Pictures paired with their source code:
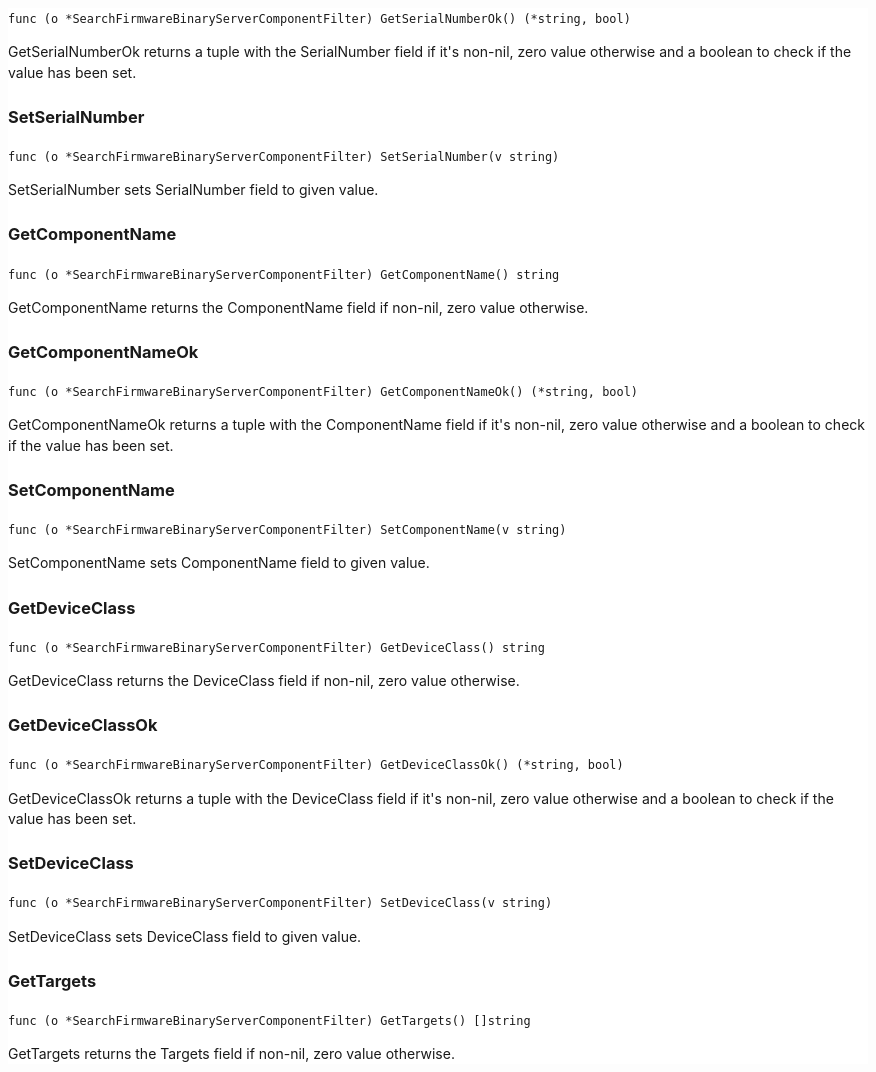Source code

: `func (o *SearchFirmwareBinaryServerComponentFilter) GetSerialNumberOk() (*string, bool)`

GetSerialNumberOk returns a tuple with the SerialNumber field if it's non-nil, zero value otherwise
and a boolean to check if the value has been set.

### SetSerialNumber

`func (o *SearchFirmwareBinaryServerComponentFilter) SetSerialNumber(v string)`

SetSerialNumber sets SerialNumber field to given value.


### GetComponentName

`func (o *SearchFirmwareBinaryServerComponentFilter) GetComponentName() string`

GetComponentName returns the ComponentName field if non-nil, zero value otherwise.

### GetComponentNameOk

`func (o *SearchFirmwareBinaryServerComponentFilter) GetComponentNameOk() (*string, bool)`

GetComponentNameOk returns a tuple with the ComponentName field if it's non-nil, zero value otherwise
and a boolean to check if the value has been set.

### SetComponentName

`func (o *SearchFirmwareBinaryServerComponentFilter) SetComponentName(v string)`

SetComponentName sets ComponentName field to given value.


### GetDeviceClass

`func (o *SearchFirmwareBinaryServerComponentFilter) GetDeviceClass() string`

GetDeviceClass returns the DeviceClass field if non-nil, zero value otherwise.

### GetDeviceClassOk

`func (o *SearchFirmwareBinaryServerComponentFilter) GetDeviceClassOk() (*string, bool)`

GetDeviceClassOk returns a tuple with the DeviceClass field if it's non-nil, zero value otherwise
and a boolean to check if the value has been set.

### SetDeviceClass

`func (o *SearchFirmwareBinaryServerComponentFilter) SetDeviceClass(v string)`

SetDeviceClass sets DeviceClass field to given value.


### GetTargets

`func (o *SearchFirmwareBinaryServerComponentFilter) GetTargets() []string`

GetTargets returns the Targets field if non-nil, zero value otherwise.
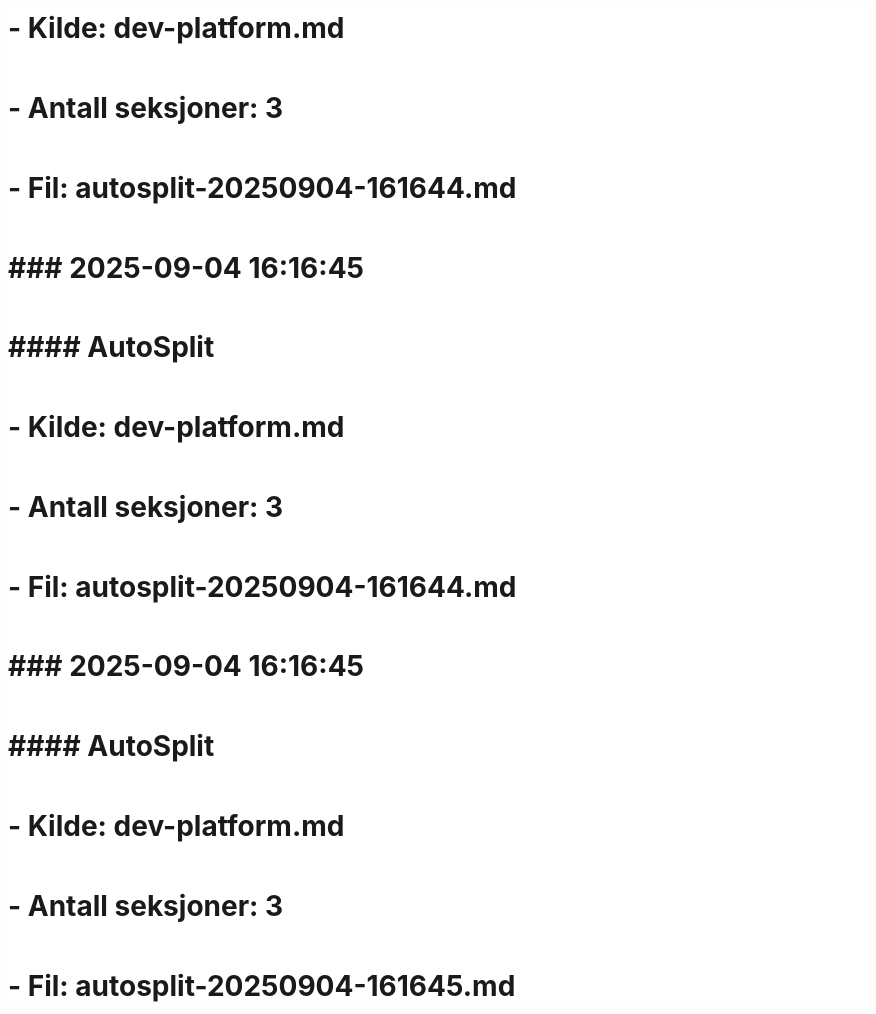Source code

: # \- Kilde: dev-platform.md

# \- Antall seksjoner: 3

# \- Fil: autosplit-20250904-161644.md

#

#

#

#

# \### 2025-09-04 16:16:45

# \#### AutoSplit

# \- Kilde: dev-platform.md

# \- Antall seksjoner: 3

# \- Fil: autosplit-20250904-161644.md

#

#

#

#

# \### 2025-09-04 16:16:45

# \#### AutoSplit

# \- Kilde: dev-platform.md

# \- Antall seksjoner: 3

# \- Fil: autosplit-20250904-161645.md
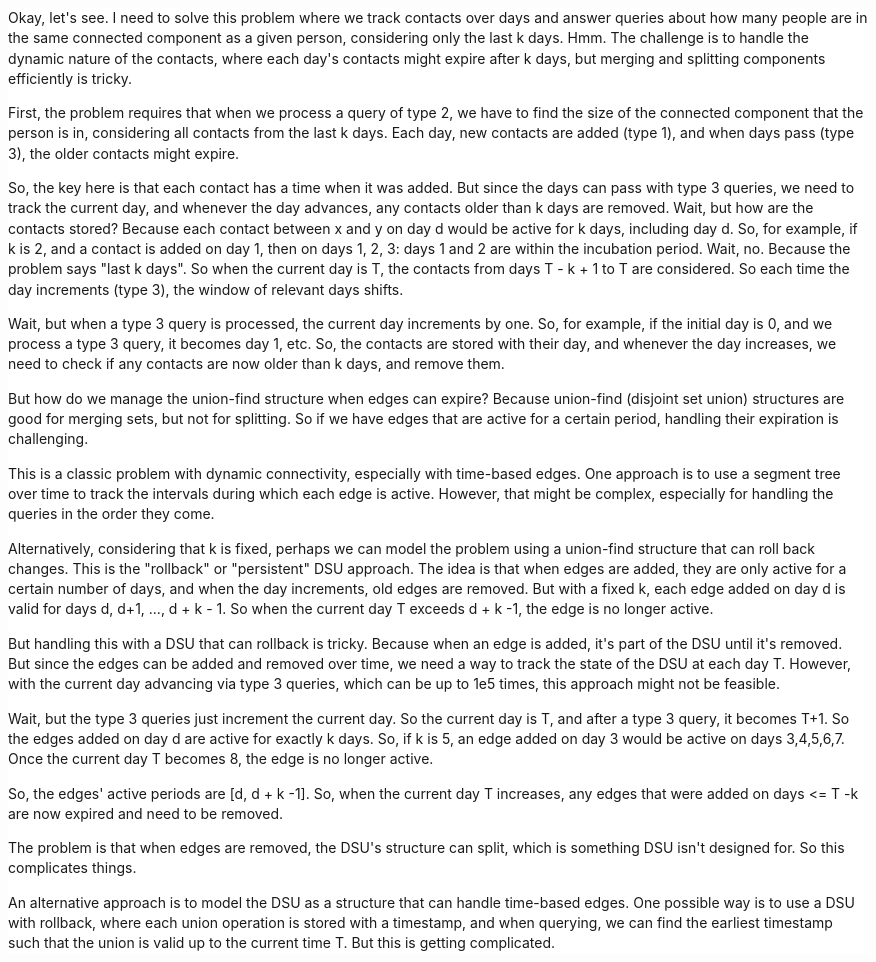 <think>
Okay, let's see. I need to solve this problem where we track contacts over days and answer queries about how many people are in the same connected component as a given person, considering only the last k days. Hmm. The challenge is to handle the dynamic nature of the contacts, where each day's contacts might expire after k days, but merging and splitting components efficiently is tricky.

First, the problem requires that when we process a query of type 2, we have to find the size of the connected component that the person is in, considering all contacts from the last k days. Each day, new contacts are added (type 1), and when days pass (type 3), the older contacts might expire.

So, the key here is that each contact has a time when it was added. But since the days can pass with type 3 queries, we need to track the current day, and whenever the day advances, any contacts older than k days are removed. Wait, but how are the contacts stored? Because each contact between x and y on day d would be active for k days, including day d. So, for example, if k is 2, and a contact is added on day 1, then on days 1, 2, 3: days 1 and 2 are within the incubation period. Wait, no. Because the problem says "last k days". So when the current day is T, the contacts from days T - k + 1 to T are considered. So each time the day increments (type 3), the window of relevant days shifts.

Wait, but when a type 3 query is processed, the current day increments by one. So, for example, if the initial day is 0, and we process a type 3 query, it becomes day 1, etc. So, the contacts are stored with their day, and whenever the day increases, we need to check if any contacts are now older than k days, and remove them.

But how do we manage the union-find structure when edges can expire? Because union-find (disjoint set union) structures are good for merging sets, but not for splitting. So if we have edges that are active for a certain period, handling their expiration is challenging.

This is a classic problem with dynamic connectivity, especially with time-based edges. One approach is to use a segment tree over time to track the intervals during which each edge is active. However, that might be complex, especially for handling the queries in the order they come.

Alternatively, considering that k is fixed, perhaps we can model the problem using a union-find structure that can roll back changes. This is the "rollback" or "persistent" DSU approach. The idea is that when edges are added, they are only active for a certain number of days, and when the day increments, old edges are removed. But with a fixed k, each edge added on day d is valid for days d, d+1, ..., d + k - 1. So when the current day T exceeds d + k -1, the edge is no longer active.

But handling this with a DSU that can rollback is tricky. Because when an edge is added, it's part of the DSU until it's removed. But since the edges can be added and removed over time, we need a way to track the state of the DSU at each day T. However, with the current day advancing via type 3 queries, which can be up to 1e5 times, this approach might not be feasible.

Wait, but the type 3 queries just increment the current day. So the current day is T, and after a type 3 query, it becomes T+1. So the edges added on day d are active for exactly k days. So, if k is 5, an edge added on day 3 would be active on days 3,4,5,6,7. Once the current day T becomes 8, the edge is no longer active.

So, the edges' active periods are [d, d + k -1]. So, when the current day T increases, any edges that were added on days <= T -k are now expired and need to be removed.

The problem is that when edges are removed, the DSU's structure can split, which is something DSU isn't designed for. So this complicates things.

An alternative approach is to model the DSU as a structure that can handle time-based edges. One possible way is to use a DSU with rollback, where each union operation is stored with a timestamp, and when querying, we can find the earliest timestamp such that the union is valid up to the current time T. But this is getting complicated.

■ EXERCISE OBJECTIVE
Put every line of the records into a Markdown table with the columns "Row" and "Line", numbering each row and leaving out blank lines. Leave the pictures out of the answer.

■ TASK RESULT
| Row | Line |
|---|---|
| 1 | Source code |
| 2 | : `func (o *SearchFirmwareBinaryServerComponentFilter) GetSerialNumberOk() (*string, bool)` |
| 3 | GetSerialNumberOk returns a tuple with the SerialNumber field if it's non-nil, zero value otherwise |
| 4 | and a boolean to check if the value has been set. |
| 5 | ### SetSerialNumber |
| 6 | `func (o *SearchFirmwareBinaryServerComponentFilter) SetSerialNumber(v string)` |
| 7 | SetSerialNumber sets SerialNumber field to given value. |
| 8 | ### GetComponentName |
| 9 | `func (o *SearchFirmwareBinaryServerComponentFilter) GetComponentName() string` |
| 10 | GetComponentName returns the ComponentName field if non-nil, zero value otherwise. |
| 11 | ### GetComponentNameOk |
| 12 | `func (o *SearchFirmwareBinaryServerComponentFilter) GetComponentNameOk() (*string, bool)` |
| 13 | GetComponentNameOk returns a tuple with the ComponentName field if it's non-nil, zero value otherwise |
| 14 | and a boolean to check if the value has been set. |
| 15 | ### SetComponentName |
| 16 | `func (o *SearchFirmwareBinaryServerComponentFilter) SetComponentName(v string)` |
| 17 | SetComponentName sets ComponentName field to given value. |
| 18 | ### GetDeviceClass |
| 19 | `func (o *SearchFirmwareBinaryServerComponentFilter) GetDeviceClass() string` |
| 20 | GetDeviceClass returns the DeviceClass field if non-nil, zero value otherwise. |
| 21 | ### GetDeviceClassOk |
| 22 | `func (o *SearchFirmwareBinaryServerComponentFilter) GetDeviceClassOk() (*string, bool)` |
| 23 | GetDeviceClassOk returns a tuple with the DeviceClass field if it's non-nil, zero value otherwise |
| 24 | and a boolean to check if the value has been set. |
| 25 | ### SetDeviceClass |
| 26 | `func (o *SearchFirmwareBinaryServerComponentFilter) SetDeviceClass(v string)` |
| 27 | SetDeviceClass sets DeviceClass field to given value. |
| 28 | ### GetTargets |
| 29 | `func (o *SearchFirmwareBinaryServerComponentFilter) GetTargets() []string` |
| 30 | GetTargets returns the Targets field if non-nil, zero value otherwise. |
| 31 | Source code |
| 32 | : # \- Kilde: dev-platform.md |
| 33 | # \- Antall seksjoner: 3 |
| 34 | # \- Fil: autosplit-20250904-161644.md |
| 35 | # |
| 36 | # |
| 37 | # |
| 38 | # |
| 39 | # \### 2025-09-04 16:16:45 |
| 40 | # \#### AutoSplit |
| 41 | # \- Kilde: dev-platform.md |
| 42 | # \- Antall seksjoner: 3 |
| 43 | # \- Fil: autosplit-20250904-161644.md |
| 44 | # |
| 45 | # |
| 46 | # |
| 47 | # |
| 48 | # \### 2025-09-04 16:16:45 |
| 49 | # \#### AutoSplit |
| 50 | # \- Kilde: dev-platform.md |
| 51 | # \- Antall seksjoner: 3 |
| 52 | # \- Fil: autosplit-20250904-161645.md |
| 53 |  <think> |
| 54 | Okay, let's see. I need to solve this problem where we track contacts over days and answer queries about how many people are in the same connected component as a given person, considering only the last k days. Hmm. The challenge is to handle the dynamic nature of the contacts, where each day's contacts might expire after k days, but merging and splitting components efficiently is tricky. |
| 55 | First, the problem requires that when we process a query of type 2, we have to find the size of the connected component that the person is in, considering all contacts from the last k days. Each day, new contacts are added (type 1), and when days pass (type 3), the older contacts might expire. |
| 56 | So, the key here is that each contact has a time when it was added. But since the days can pass with type 3 queries, we need to track the current day, and whenever the day advances, any contacts older than k days are removed. Wait, but how are the contacts stored? Because each contact between x and y on day d would be active for k days, including day d. So, for example, if k is 2, and a contact is added on day 1, then on days 1, 2, 3: days 1 and 2 are within the incubation period. Wait, no. Because the problem says "last k days". So when the current day is T, the contacts from days T - k + 1 to T are considered. So each time the day increments (type 3), the window of relevant days shifts. |
| 57 | Wait, but when a type 3 query is processed, the current day increments by one. So, for example, if the initial day is 0, and we process a type 3 query, it becomes day 1, etc. So, the contacts are stored with their day, and whenever the day increases, we need to check if any contacts are now older than k days, and remove them. |
| 58 | But how do we manage the union-find structure when edges can expire? Because union-find (disjoint set union) structures are good for merging sets, but not for splitting. So if we have edges that are active for a certain period, handling their expiration is challenging. |
| 59 | This is a classic problem with dynamic connectivity, especially with time-based edges. One approach is to use a segment tree over time to track the intervals during which each edge is active. However, that might be complex, especially for handling the queries in the order they come. |
| 60 | Alternatively, considering that k is fixed, perhaps we can model the problem using a union-find structure that can roll back changes. This is the "rollback" or "persistent" DSU approach. The idea is that when edges are added, they are only active for a certain number of days, and when the day increments, old edges are removed. But with a fixed k, each edge added on day d is valid for days d, d+1, ..., d + k - 1. So when the current day T exceeds d + k -1, the edge is no longer active. |
| 61 | But handling this with a DSU that can rollback is tricky. Because when an edge is added, it's part of the DSU until it's removed. But since the edges can be added and removed over time, we need a way to track the state of the DSU at each day T. However, with the current day advancing via type 3 queries, which can be up to 1e5 times, this approach might not be feasible. |
| 62 | Wait, but the type 3 queries just increment the current day. So the current day is T, and after a type 3 query, it becomes T+1. So the edges added on day d are active for exactly k days. So, if k is 5, an edge added on day 3 would be active on days 3,4,5,6,7. Once the current day T becomes 8, the edge is no longer active. |
| 63 | So, the edges' active periods are [d, d + k -1]. So, when the current day T increases, any edges that were added on days <= T -k are now expired and need to be removed. |
| 64 | The problem is that when edges are removed, the DSU's structure can split, which is something DSU isn't designed for. So this complicates things. |
| 65 | An alternative approach is to model the DSU as a structure that can handle time-based edges. One possible way is to use a DSU with rollback, where each union operation is stored with a timestamp, and when querying, we can find the earliest timestamp such that the union is valid up to the current time T. But this is getting complicated. |